Directive
Below are some records. Reproduce them exactly from their first line through the line with "wall art: none [266,140,511,434]", inclusive.

Multi-frame change data
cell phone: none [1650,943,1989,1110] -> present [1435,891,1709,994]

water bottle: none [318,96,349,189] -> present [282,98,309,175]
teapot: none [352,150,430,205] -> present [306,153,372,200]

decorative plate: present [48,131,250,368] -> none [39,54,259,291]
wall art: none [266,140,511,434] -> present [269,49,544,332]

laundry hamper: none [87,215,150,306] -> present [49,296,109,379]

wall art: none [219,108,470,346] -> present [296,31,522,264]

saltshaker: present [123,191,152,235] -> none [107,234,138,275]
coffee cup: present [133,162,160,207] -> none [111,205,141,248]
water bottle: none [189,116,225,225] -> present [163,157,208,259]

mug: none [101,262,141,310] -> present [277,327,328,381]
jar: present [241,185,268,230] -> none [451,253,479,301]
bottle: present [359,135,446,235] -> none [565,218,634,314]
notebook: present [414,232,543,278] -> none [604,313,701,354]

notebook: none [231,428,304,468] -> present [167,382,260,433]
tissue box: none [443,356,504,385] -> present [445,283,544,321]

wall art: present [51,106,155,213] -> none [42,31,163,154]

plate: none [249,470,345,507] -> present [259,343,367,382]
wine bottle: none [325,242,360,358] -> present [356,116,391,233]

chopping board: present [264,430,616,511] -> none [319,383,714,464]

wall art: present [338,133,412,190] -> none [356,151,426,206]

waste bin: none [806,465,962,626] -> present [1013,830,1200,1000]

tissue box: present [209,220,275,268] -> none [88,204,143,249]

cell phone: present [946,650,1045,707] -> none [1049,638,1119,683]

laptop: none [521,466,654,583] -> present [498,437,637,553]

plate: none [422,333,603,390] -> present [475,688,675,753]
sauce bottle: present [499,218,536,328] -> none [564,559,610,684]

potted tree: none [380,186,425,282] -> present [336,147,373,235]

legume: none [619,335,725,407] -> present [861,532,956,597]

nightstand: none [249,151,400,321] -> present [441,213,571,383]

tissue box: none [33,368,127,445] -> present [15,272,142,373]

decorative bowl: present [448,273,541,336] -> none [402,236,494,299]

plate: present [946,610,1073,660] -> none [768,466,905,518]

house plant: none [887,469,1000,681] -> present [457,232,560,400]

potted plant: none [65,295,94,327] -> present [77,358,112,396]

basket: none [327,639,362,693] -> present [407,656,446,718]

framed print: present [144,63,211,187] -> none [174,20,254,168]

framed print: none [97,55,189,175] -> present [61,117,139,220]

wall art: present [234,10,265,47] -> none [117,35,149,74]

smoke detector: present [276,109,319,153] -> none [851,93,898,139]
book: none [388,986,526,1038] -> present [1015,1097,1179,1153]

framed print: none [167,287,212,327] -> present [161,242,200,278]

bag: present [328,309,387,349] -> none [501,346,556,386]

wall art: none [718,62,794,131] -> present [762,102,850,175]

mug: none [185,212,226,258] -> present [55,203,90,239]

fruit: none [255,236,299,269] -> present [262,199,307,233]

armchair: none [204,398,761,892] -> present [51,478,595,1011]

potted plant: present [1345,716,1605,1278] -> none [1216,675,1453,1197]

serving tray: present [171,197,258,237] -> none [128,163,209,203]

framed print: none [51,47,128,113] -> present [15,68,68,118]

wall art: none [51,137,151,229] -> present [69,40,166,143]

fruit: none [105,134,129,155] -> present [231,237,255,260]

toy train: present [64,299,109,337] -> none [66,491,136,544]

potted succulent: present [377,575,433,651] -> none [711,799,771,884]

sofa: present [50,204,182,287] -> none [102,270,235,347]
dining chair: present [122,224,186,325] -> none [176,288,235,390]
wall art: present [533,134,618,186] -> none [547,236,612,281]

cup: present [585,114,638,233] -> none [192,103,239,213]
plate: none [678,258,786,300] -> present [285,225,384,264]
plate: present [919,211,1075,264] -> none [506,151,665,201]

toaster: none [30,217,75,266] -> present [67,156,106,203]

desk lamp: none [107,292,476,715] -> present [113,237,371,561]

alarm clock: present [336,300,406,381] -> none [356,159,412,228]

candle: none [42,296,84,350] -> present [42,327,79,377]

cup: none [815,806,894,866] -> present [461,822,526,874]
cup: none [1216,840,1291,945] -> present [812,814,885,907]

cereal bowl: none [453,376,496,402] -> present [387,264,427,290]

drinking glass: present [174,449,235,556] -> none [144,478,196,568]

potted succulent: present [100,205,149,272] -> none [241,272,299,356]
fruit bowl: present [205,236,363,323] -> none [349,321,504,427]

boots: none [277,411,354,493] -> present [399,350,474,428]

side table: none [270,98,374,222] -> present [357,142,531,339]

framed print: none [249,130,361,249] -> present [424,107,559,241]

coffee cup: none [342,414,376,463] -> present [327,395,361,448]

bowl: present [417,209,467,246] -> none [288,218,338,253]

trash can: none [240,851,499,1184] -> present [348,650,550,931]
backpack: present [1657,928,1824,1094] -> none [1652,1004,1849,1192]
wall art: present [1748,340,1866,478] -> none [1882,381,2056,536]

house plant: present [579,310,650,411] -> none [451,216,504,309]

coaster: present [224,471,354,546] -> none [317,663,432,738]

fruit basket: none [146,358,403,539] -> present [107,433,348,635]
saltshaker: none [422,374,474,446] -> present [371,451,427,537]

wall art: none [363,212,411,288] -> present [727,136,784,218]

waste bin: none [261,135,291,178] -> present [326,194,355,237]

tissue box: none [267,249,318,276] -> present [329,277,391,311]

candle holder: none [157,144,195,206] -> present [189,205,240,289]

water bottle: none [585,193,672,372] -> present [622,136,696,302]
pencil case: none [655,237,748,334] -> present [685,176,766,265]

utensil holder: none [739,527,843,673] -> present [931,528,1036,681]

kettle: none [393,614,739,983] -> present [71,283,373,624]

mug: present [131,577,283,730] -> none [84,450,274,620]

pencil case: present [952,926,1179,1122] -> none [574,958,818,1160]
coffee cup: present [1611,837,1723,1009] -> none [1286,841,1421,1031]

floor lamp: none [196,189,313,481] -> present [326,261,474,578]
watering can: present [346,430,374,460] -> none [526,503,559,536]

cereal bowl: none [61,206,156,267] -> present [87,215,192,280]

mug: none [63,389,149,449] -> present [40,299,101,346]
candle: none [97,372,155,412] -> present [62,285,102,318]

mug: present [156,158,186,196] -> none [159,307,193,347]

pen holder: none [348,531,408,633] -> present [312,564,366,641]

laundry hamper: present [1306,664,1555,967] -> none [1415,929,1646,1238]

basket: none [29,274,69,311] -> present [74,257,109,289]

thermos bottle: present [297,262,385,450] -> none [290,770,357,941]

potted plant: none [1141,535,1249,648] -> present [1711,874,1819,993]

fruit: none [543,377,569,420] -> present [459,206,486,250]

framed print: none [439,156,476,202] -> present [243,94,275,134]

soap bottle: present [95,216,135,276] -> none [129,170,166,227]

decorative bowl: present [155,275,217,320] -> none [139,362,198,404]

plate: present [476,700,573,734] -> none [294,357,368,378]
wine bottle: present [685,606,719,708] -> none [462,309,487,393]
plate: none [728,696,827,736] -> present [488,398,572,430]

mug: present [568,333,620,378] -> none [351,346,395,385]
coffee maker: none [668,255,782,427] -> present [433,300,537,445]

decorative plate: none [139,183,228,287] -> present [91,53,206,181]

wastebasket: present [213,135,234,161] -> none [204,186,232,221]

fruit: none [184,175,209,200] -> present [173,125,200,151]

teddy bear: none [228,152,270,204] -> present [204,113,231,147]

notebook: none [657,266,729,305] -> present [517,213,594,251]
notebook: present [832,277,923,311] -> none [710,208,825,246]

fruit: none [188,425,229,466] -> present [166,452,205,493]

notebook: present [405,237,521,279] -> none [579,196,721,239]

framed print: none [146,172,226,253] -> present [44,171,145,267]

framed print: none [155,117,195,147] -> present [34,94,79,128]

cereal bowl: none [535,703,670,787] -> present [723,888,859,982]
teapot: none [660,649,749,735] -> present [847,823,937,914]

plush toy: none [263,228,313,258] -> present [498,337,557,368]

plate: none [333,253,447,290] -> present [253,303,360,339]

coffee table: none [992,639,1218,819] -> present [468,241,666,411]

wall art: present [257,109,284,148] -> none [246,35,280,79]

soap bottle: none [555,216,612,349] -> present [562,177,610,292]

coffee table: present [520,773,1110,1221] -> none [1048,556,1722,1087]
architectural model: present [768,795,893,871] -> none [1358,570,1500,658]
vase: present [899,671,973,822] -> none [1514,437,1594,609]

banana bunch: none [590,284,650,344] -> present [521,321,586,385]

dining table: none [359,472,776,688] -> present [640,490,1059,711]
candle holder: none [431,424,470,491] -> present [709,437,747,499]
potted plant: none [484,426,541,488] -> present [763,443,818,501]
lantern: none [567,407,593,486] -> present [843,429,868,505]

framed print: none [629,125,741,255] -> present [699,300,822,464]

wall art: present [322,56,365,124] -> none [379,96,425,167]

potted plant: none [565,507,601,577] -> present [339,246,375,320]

Expected answer
cell phone: none [1650,943,1989,1110] -> present [1435,891,1709,994]

water bottle: none [318,96,349,189] -> present [282,98,309,175]
teapot: none [352,150,430,205] -> present [306,153,372,200]

decorative plate: present [48,131,250,368] -> none [39,54,259,291]
wall art: none [266,140,511,434] -> present [269,49,544,332]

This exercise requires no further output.